*Requirement*:
Nothing in the data may change. Copy all of it exactly.

################

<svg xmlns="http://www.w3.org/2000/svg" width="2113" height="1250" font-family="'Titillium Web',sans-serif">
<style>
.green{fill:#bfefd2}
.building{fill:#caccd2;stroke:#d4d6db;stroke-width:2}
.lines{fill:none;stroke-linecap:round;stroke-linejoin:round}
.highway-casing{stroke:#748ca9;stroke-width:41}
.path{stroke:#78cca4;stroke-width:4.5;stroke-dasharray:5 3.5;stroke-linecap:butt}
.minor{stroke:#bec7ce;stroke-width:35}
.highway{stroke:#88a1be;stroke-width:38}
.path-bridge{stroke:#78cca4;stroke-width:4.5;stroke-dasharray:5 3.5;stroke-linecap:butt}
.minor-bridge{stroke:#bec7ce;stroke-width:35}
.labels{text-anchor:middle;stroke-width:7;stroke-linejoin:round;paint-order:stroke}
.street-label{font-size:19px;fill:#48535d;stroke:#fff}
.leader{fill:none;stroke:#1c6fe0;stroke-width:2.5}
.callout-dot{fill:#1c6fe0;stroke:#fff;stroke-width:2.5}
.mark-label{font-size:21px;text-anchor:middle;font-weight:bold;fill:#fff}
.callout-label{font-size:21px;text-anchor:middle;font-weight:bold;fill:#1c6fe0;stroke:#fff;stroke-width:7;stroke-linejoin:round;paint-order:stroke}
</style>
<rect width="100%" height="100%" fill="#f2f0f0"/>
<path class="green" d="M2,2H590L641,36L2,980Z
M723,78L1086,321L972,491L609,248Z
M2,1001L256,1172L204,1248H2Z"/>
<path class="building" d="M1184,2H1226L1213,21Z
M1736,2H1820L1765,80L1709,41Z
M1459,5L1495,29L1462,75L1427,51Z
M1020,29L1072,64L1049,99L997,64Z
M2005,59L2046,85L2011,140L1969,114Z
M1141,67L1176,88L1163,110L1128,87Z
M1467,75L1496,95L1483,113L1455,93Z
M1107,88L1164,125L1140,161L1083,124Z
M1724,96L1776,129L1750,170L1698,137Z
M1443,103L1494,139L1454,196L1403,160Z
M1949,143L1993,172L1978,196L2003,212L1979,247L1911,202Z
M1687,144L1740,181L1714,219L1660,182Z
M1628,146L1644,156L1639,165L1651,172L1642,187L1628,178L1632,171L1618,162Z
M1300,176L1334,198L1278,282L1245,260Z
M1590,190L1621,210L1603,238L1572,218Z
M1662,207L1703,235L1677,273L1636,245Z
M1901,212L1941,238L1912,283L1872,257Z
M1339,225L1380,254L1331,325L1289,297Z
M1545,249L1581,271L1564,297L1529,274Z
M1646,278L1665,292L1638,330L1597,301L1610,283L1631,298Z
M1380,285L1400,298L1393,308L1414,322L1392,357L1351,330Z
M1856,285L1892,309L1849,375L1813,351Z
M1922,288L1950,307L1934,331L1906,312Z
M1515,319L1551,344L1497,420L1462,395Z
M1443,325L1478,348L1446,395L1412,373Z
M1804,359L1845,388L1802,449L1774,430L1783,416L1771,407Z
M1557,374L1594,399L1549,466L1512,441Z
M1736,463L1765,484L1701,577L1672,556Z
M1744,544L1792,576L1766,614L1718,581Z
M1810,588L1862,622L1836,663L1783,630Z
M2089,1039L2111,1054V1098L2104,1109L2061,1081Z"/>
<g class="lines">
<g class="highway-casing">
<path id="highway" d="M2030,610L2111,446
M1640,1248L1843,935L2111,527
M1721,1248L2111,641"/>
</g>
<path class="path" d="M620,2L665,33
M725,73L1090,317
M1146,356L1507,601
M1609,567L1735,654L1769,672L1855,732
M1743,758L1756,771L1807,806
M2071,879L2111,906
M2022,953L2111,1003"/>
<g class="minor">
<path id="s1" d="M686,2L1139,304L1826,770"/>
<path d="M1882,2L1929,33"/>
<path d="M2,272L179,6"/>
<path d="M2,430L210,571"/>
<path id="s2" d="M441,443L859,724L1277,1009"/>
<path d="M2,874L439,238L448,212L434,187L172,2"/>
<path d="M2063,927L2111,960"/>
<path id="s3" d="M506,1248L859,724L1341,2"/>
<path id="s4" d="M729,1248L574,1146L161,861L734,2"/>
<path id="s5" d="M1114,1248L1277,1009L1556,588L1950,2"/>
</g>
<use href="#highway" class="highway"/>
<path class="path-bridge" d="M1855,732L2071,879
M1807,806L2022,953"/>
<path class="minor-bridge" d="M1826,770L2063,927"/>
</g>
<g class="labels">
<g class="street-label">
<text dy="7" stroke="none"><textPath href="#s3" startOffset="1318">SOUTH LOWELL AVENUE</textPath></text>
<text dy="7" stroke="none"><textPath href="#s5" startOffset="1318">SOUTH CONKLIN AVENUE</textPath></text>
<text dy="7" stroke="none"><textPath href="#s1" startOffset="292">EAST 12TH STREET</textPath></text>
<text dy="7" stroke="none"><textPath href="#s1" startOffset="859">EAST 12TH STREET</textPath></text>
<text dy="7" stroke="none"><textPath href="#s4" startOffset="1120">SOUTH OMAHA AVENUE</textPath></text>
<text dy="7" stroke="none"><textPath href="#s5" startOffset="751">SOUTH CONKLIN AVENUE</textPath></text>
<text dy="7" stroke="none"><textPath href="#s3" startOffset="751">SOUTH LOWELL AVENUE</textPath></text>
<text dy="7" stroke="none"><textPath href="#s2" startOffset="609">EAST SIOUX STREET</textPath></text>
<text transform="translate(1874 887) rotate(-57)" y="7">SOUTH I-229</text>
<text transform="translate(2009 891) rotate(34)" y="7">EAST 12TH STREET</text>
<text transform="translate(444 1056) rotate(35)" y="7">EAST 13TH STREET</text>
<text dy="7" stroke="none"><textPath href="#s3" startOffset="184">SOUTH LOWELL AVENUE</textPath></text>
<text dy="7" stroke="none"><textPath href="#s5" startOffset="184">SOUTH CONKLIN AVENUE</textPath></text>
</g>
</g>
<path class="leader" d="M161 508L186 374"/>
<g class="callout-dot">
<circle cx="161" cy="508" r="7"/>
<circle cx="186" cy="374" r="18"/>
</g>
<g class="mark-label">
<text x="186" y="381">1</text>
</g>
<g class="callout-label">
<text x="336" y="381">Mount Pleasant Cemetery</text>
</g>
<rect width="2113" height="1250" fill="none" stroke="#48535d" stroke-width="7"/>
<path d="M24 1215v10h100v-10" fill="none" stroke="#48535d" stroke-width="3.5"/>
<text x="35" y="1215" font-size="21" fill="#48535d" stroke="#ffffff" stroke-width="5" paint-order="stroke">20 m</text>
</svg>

################

*Output below*:
<svg xmlns="http://www.w3.org/2000/svg" width="2113" height="1250" font-family="'Titillium Web',sans-serif">
<style>
.green{fill:#bfefd2}
.building{fill:#caccd2;stroke:#d4d6db;stroke-width:2}
.lines{fill:none;stroke-linecap:round;stroke-linejoin:round}
.highway-casing{stroke:#748ca9;stroke-width:41}
.path{stroke:#78cca4;stroke-width:4.5;stroke-dasharray:5 3.5;stroke-linecap:butt}
.minor{stroke:#bec7ce;stroke-width:35}
.highway{stroke:#88a1be;stroke-width:38}
.path-bridge{stroke:#78cca4;stroke-width:4.5;stroke-dasharray:5 3.5;stroke-linecap:butt}
.minor-bridge{stroke:#bec7ce;stroke-width:35}
.labels{text-anchor:middle;stroke-width:7;stroke-linejoin:round;paint-order:stroke}
.street-label{font-size:19px;fill:#48535d;stroke:#fff}
.leader{fill:none;stroke:#1c6fe0;stroke-width:2.5}
.callout-dot{fill:#1c6fe0;stroke:#fff;stroke-width:2.5}
.mark-label{font-size:21px;text-anchor:middle;font-weight:bold;fill:#fff}
.callout-label{font-size:21px;text-anchor:middle;font-weight:bold;fill:#1c6fe0;stroke:#fff;stroke-width:7;stroke-linejoin:round;paint-order:stroke}
</style>
<rect width="100%" height="100%" fill="#f2f0f0"/>
<path class="green" d="M2,2H590L641,36L2,980Z
M723,78L1086,321L972,491L609,248Z
M2,1001L256,1172L204,1248H2Z"/>
<path class="building" d="M1184,2H1226L1213,21Z
M1736,2H1820L1765,80L1709,41Z
M1459,5L1495,29L1462,75L1427,51Z
M1020,29L1072,64L1049,99L997,64Z
M2005,59L2046,85L2011,140L1969,114Z
M1141,67L1176,88L1163,110L1128,87Z
M1467,75L1496,95L1483,113L1455,93Z
M1107,88L1164,125L1140,161L1083,124Z
M1724,96L1776,129L1750,170L1698,137Z
M1443,103L1494,139L1454,196L1403,160Z
M1949,143L1993,172L1978,196L2003,212L1979,247L1911,202Z
M1687,144L1740,181L1714,219L1660,182Z
M1628,146L1644,156L1639,165L1651,172L1642,187L1628,178L1632,171L1618,162Z
M1300,176L1334,198L1278,282L1245,260Z
M1590,190L1621,210L1603,238L1572,218Z
M1662,207L1703,235L1677,273L1636,245Z
M1901,212L1941,238L1912,283L1872,257Z
M1339,225L1380,254L1331,325L1289,297Z
M1545,249L1581,271L1564,297L1529,274Z
M1646,278L1665,292L1638,330L1597,301L1610,283L1631,298Z
M1380,285L1400,298L1393,308L1414,322L1392,357L1351,330Z
M1856,285L1892,309L1849,375L1813,351Z
M1922,288L1950,307L1934,331L1906,312Z
M1515,319L1551,344L1497,420L1462,395Z
M1443,325L1478,348L1446,395L1412,373Z
M1804,359L1845,388L1802,449L1774,430L1783,416L1771,407Z
M1557,374L1594,399L1549,466L1512,441Z
M1736,463L1765,484L1701,577L1672,556Z
M1744,544L1792,576L1766,614L1718,581Z
M1810,588L1862,622L1836,663L1783,630Z
M2089,1039L2111,1054V1098L2104,1109L2061,1081Z"/>
<g class="lines">
<g class="highway-casing">
<path id="highway" d="M2030,610L2111,446
M1640,1248L1843,935L2111,527
M1721,1248L2111,641"/>
</g>
<path class="path" d="M620,2L665,33
M725,73L1090,317
M1146,356L1507,601
M1609,567L1735,654L1769,672L1855,732
M1743,758L1756,771L1807,806
M2071,879L2111,906
M2022,953L2111,1003"/>
<g class="minor">
<path id="s1" d="M686,2L1139,304L1826,770"/>
<path d="M1882,2L1929,33"/>
<path d="M2,272L179,6"/>
<path d="M2,430L210,571"/>
<path id="s2" d="M441,443L859,724L1277,1009"/>
<path d="M2,874L439,238L448,212L434,187L172,2"/>
<path d="M2063,927L2111,960"/>
<path id="s3" d="M506,1248L859,724L1341,2"/>
<path id="s4" d="M729,1248L574,1146L161,861L734,2"/>
<path id="s5" d="M1114,1248L1277,1009L1556,588L1950,2"/>
</g>
<use href="#highway" class="highway"/>
<path class="path-bridge" d="M1855,732L2071,879
M1807,806L2022,953"/>
<path class="minor-bridge" d="M1826,770L2063,927"/>
</g>
<g class="labels">
<g class="street-label">
<text dy="7" stroke="none"><textPath href="#s3" startOffset="1318">SOUTH LOWELL AVENUE</textPath></text>
<text dy="7" stroke="none"><textPath href="#s5" startOffset="1318">SOUTH CONKLIN AVENUE</textPath></text>
<text dy="7" stroke="none"><textPath href="#s1" startOffset="292">EAST 12TH STREET</textPath></text>
<text dy="7" stroke="none"><textPath href="#s1" startOffset="859">EAST 12TH STREET</textPath></text>
<text dy="7" stroke="none"><textPath href="#s4" startOffset="1120">SOUTH OMAHA AVENUE</textPath></text>
<text dy="7" stroke="none"><textPath href="#s5" startOffset="751">SOUTH CONKLIN AVENUE</textPath></text>
<text dy="7" stroke="none"><textPath href="#s3" startOffset="751">SOUTH LOWELL AVENUE</textPath></text>
<text dy="7" stroke="none"><textPath href="#s2" startOffset="609">EAST SIOUX STREET</textPath></text>
<text transform="translate(1874 887) rotate(-57)" y="7">SOUTH I-229</text>
<text transform="translate(2009 891) rotate(34)" y="7">EAST 12TH STREET</text>
<text transform="translate(444 1056) rotate(35)" y="7">EAST 13TH STREET</text>
<text dy="7" stroke="none"><textPath href="#s3" startOffset="184">SOUTH LOWELL AVENUE</textPath></text>
<text dy="7" stroke="none"><textPath href="#s5" startOffset="184">SOUTH CONKLIN AVENUE</textPath></text>
</g>
</g>
<path class="leader" d="M161 508L186 374"/>
<g class="callout-dot">
<circle cx="161" cy="508" r="7"/>
<circle cx="186" cy="374" r="18"/>
</g>
<g class="mark-label">
<text x="186" y="381">1</text>
</g>
<g class="callout-label">
<text x="336" y="381">Mount Pleasant Cemetery</text>
</g>
<rect width="2113" height="1250" fill="none" stroke="#48535d" stroke-width="7"/>
<path d="M24 1215v10h100v-10" fill="none" stroke="#48535d" stroke-width="3.5"/>
<text x="35" y="1215" font-size="21" fill="#48535d" stroke="#ffffff" stroke-width="5" paint-order="stroke">20 m</text>
</svg>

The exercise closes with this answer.